(Saved entries)

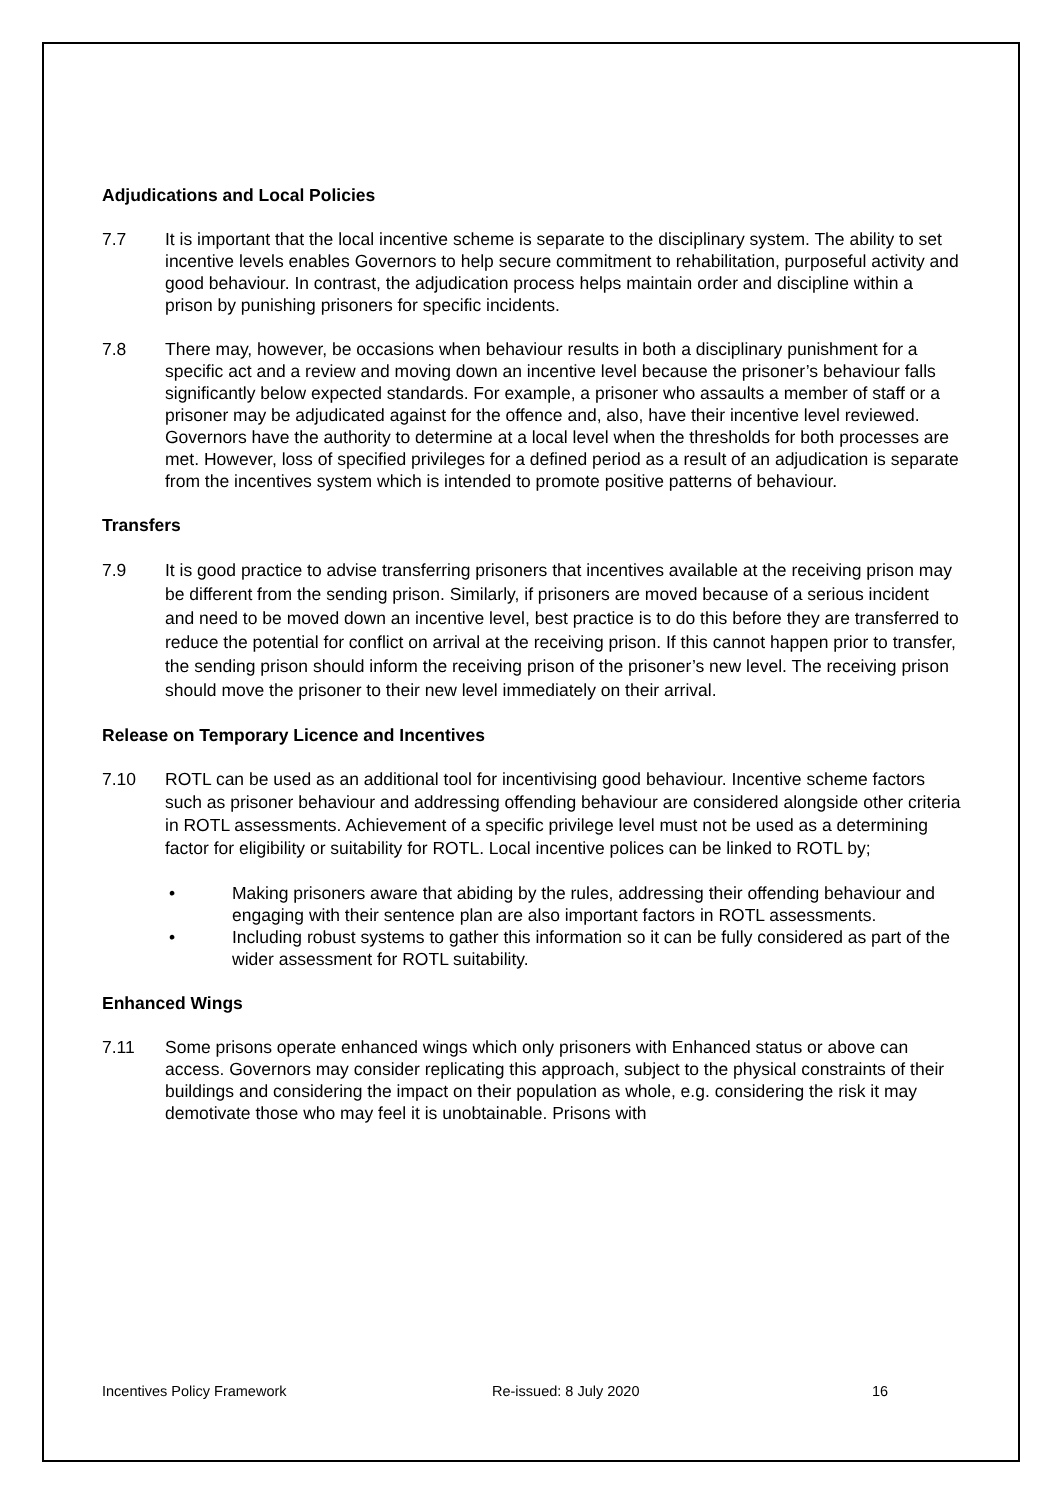Adjudications and Local Policies
7.7 It is important that the local incentive scheme is separate to the disciplinary system. The ability to set incentive levels enables Governors to help secure commitment to rehabilitation, purposeful activity and good behaviour. In contrast, the adjudication process helps maintain order and discipline within a prison by punishing prisoners for specific incidents.
7.8 There may, however, be occasions when behaviour results in both a disciplinary punishment for a specific act and a review and moving down an incentive level because the prisoner’s behaviour falls significantly below expected standards. For example, a prisoner who assaults a member of staff or a prisoner may be adjudicated against for the offence and, also, have their incentive level reviewed. Governors have the authority to determine at a local level when the thresholds for both processes are met. However, loss of specified privileges for a defined period as a result of an adjudication is separate from the incentives system which is intended to promote positive patterns of behaviour.
Transfers
7.9 It is good practice to advise transferring prisoners that incentives available at the receiving prison may be different from the sending prison. Similarly, if prisoners are moved because of a serious incident and need to be moved down an incentive level, best practice is to do this before they are transferred to reduce the potential for conflict on arrival at the receiving prison. If this cannot happen prior to transfer, the sending prison should inform the receiving prison of the prisoner’s new level. The receiving prison should move the prisoner to their new level immediately on their arrival.
Release on Temporary Licence and Incentives
7.10 ROTL can be used as an additional tool for incentivising good behaviour. Incentive scheme factors such as prisoner behaviour and addressing offending behaviour are considered alongside other criteria in ROTL assessments. Achievement of a specific privilege level must not be used as a determining factor for eligibility or suitability for ROTL. Local incentive polices can be linked to ROTL by;
• Making prisoners aware that abiding by the rules, addressing their offending behaviour and engaging with their sentence plan are also important factors in ROTL assessments.
• Including robust systems to gather this information so it can be fully considered as part of the wider assessment for ROTL suitability.
Enhanced Wings
7.11 Some prisons operate enhanced wings which only prisoners with Enhanced status or above can access. Governors may consider replicating this approach, subject to the physical constraints of their buildings and considering the impact on their population as whole, e.g. considering the risk it may demotivate those who may feel it is unobtainable. Prisons with
Incentives Policy Framework Re-issued: 8 July 2020 16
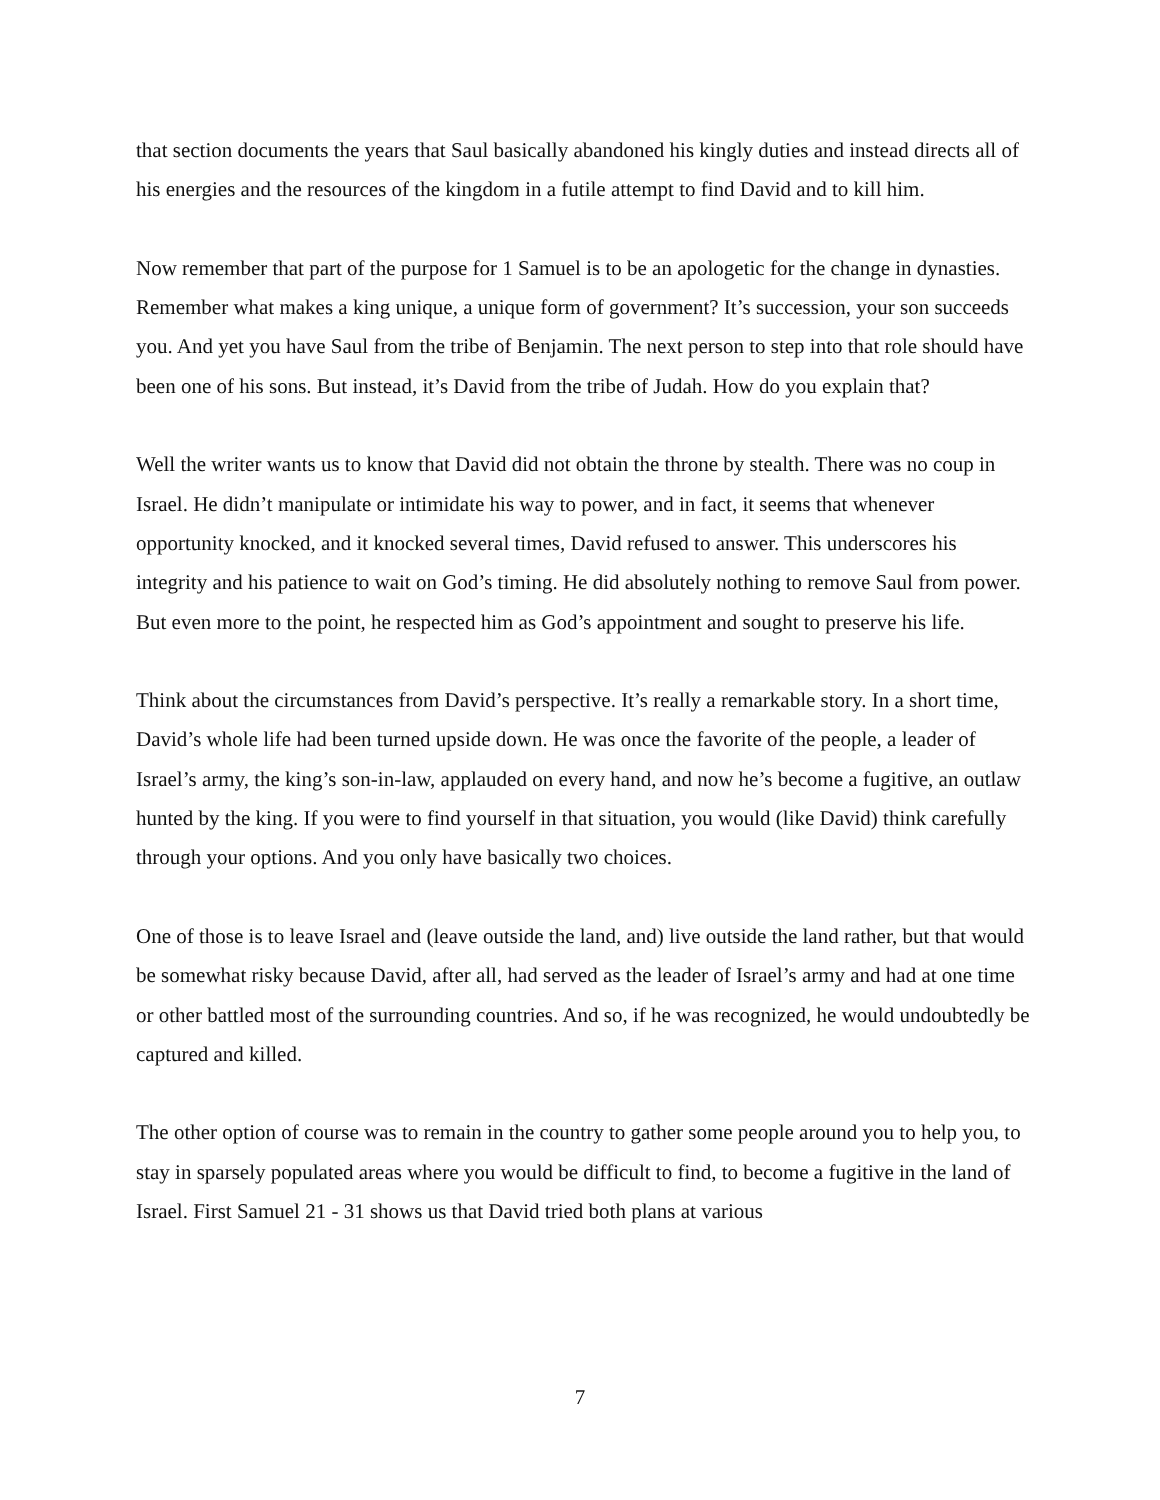that section documents the years that Saul basically abandoned his kingly duties and instead directs all of his energies and the resources of the kingdom in a futile attempt to find David and to kill him.
Now remember that part of the purpose for 1 Samuel is to be an apologetic for the change in dynasties. Remember what makes a king unique, a unique form of government? It’s succession, your son succeeds you. And yet you have Saul from the tribe of Benjamin. The next person to step into that role should have been one of his sons. But instead, it’s David from the tribe of Judah. How do you explain that?
Well the writer wants us to know that David did not obtain the throne by stealth. There was no coup in Israel. He didn’t manipulate or intimidate his way to power, and in fact, it seems that whenever opportunity knocked, and it knocked several times, David refused to answer. This underscores his integrity and his patience to wait on God’s timing. He did absolutely nothing to remove Saul from power. But even more to the point, he respected him as God’s appointment and sought to preserve his life.
Think about the circumstances from David’s perspective. It’s really a remarkable story. In a short time, David’s whole life had been turned upside down. He was once the favorite of the people, a leader of Israel’s army, the king’s son-in-law, applauded on every hand, and now he’s become a fugitive, an outlaw hunted by the king. If you were to find yourself in that situation, you would (like David) think carefully through your options. And you only have basically two choices.
One of those is to leave Israel and (leave outside the land, and) live outside the land rather, but that would be somewhat risky because David, after all, had served as the leader of Israel’s army and had at one time or other battled most of the surrounding countries. And so, if he was recognized, he would undoubtedly be captured and killed.
The other option of course was to remain in the country to gather some people around you to help you, to stay in sparsely populated areas where you would be difficult to find, to become a fugitive in the land of Israel. First Samuel 21 - 31 shows us that David tried both plans at various
7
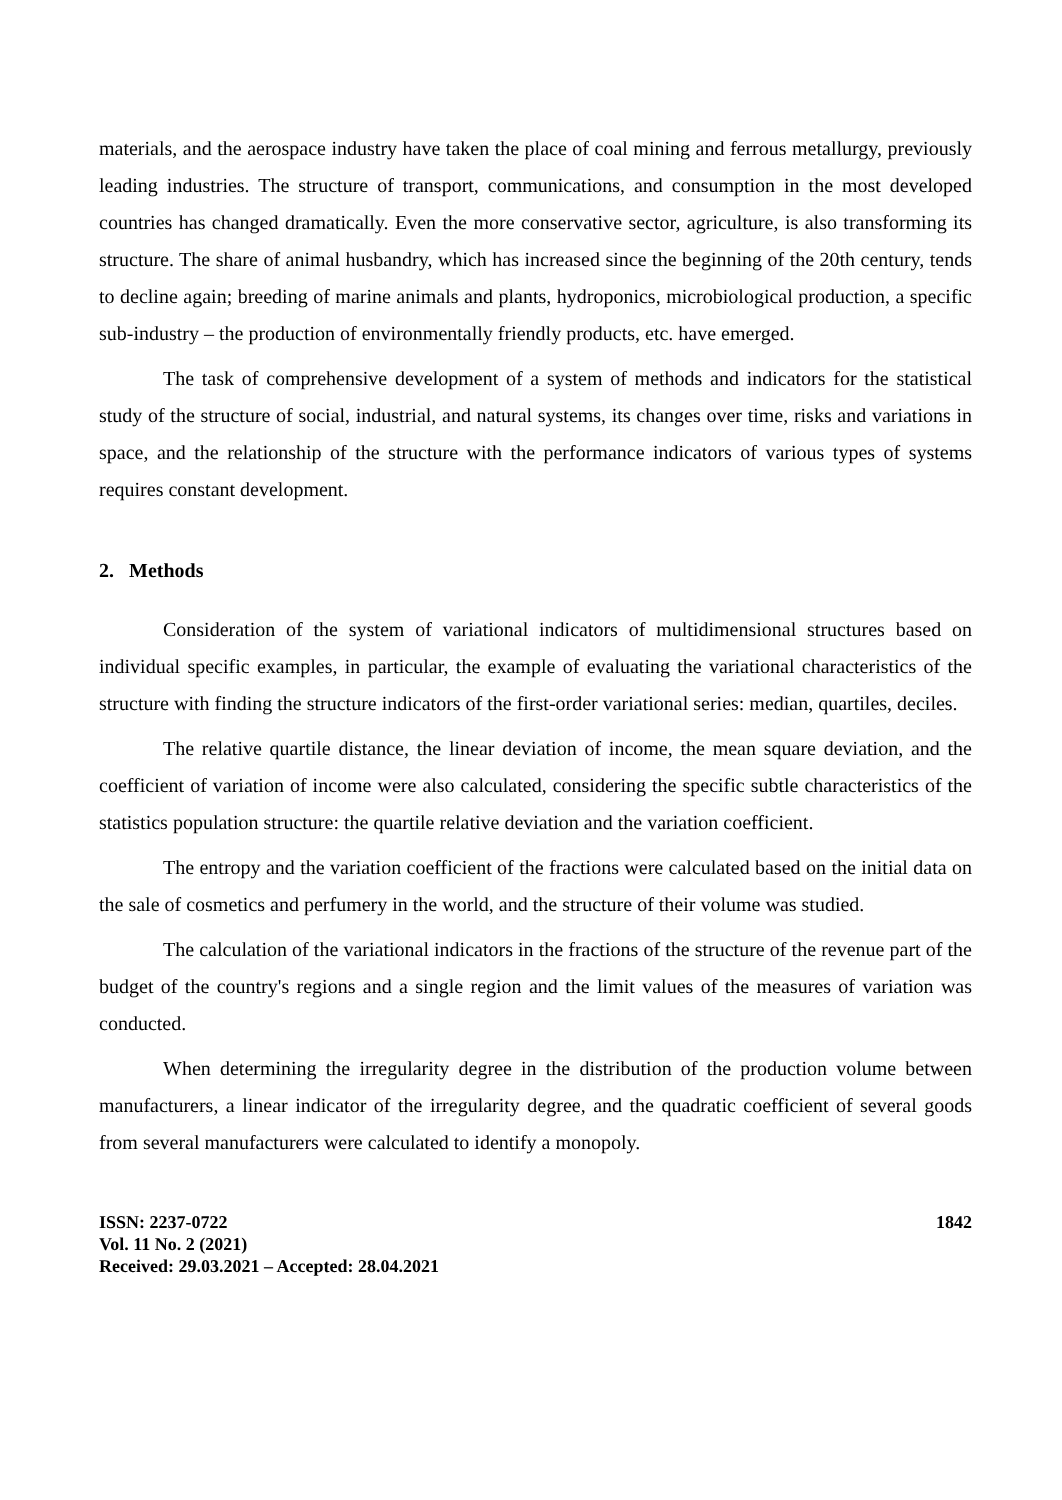materials, and the aerospace industry have taken the place of coal mining and ferrous metallurgy, previously leading industries. The structure of transport, communications, and consumption in the most developed countries has changed dramatically. Even the more conservative sector, agriculture, is also transforming its structure. The share of animal husbandry, which has increased since the beginning of the 20th century, tends to decline again; breeding of marine animals and plants, hydroponics, microbiological production, a specific sub-industry – the production of environmentally friendly products, etc. have emerged.
The task of comprehensive development of a system of methods and indicators for the statistical study of the structure of social, industrial, and natural systems, its changes over time, risks and variations in space, and the relationship of the structure with the performance indicators of various types of systems requires constant development.
2. Methods
Consideration of the system of variational indicators of multidimensional structures based on individual specific examples, in particular, the example of evaluating the variational characteristics of the structure with finding the structure indicators of the first-order variational series: median, quartiles, deciles.
The relative quartile distance, the linear deviation of income, the mean square deviation, and the coefficient of variation of income were also calculated, considering the specific subtle characteristics of the statistics population structure: the quartile relative deviation and the variation coefficient.
The entropy and the variation coefficient of the fractions were calculated based on the initial data on the sale of cosmetics and perfumery in the world, and the structure of their volume was studied.
The calculation of the variational indicators in the fractions of the structure of the revenue part of the budget of the country's regions and a single region and the limit values of the measures of variation was conducted.
When determining the irregularity degree in the distribution of the production volume between manufacturers, a linear indicator of the irregularity degree, and the quadratic coefficient of several goods from several manufacturers were calculated to identify a monopoly.
ISSN: 2237-0722
Vol. 11 No. 2 (2021)
Received: 29.03.2021 – Accepted: 28.04.2021
1842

WORK TO BE COMPLETED.
Repeat only the stretch of data above that runs from the line with "that section documents" to the line with "One of those". Keep both end lines; exclude pictures.

SOLUTION.
that section documents the years that Saul basically abandoned his kingly duties and instead directs all of his energies and the resources of the kingdom in a futile attempt to find David and to kill him.
Now remember that part of the purpose for 1 Samuel is to be an apologetic for the change in dynasties. Remember what makes a king unique, a unique form of government? It’s succession, your son succeeds you. And yet you have Saul from the tribe of Benjamin. The next person to step into that role should have been one of his sons. But instead, it’s David from the tribe of Judah. How do you explain that?
Well the writer wants us to know that David did not obtain the throne by stealth. There was no coup in Israel. He didn’t manipulate or intimidate his way to power, and in fact, it seems that whenever opportunity knocked, and it knocked several times, David refused to answer. This underscores his integrity and his patience to wait on God’s timing. He did absolutely nothing to remove Saul from power. But even more to the point, he respected him as God’s appointment and sought to preserve his life.
Think about the circumstances from David’s perspective. It’s really a remarkable story. In a short time, David’s whole life had been turned upside down. He was once the favorite of the people, a leader of Israel’s army, the king’s son-in-law, applauded on every hand, and now he’s become a fugitive, an outlaw hunted by the king. If you were to find yourself in that situation, you would (like David) think carefully through your options. And you only have basically two choices.
One of those is to leave Israel and (leave outside the land, and) live outside the land rather, but that would be somewhat risky because David, after all, had served as the leader of Israel’s army and had at one time or other battled most of the surrounding countries. And so, if he was recognized, he would undoubtedly be captured and killed.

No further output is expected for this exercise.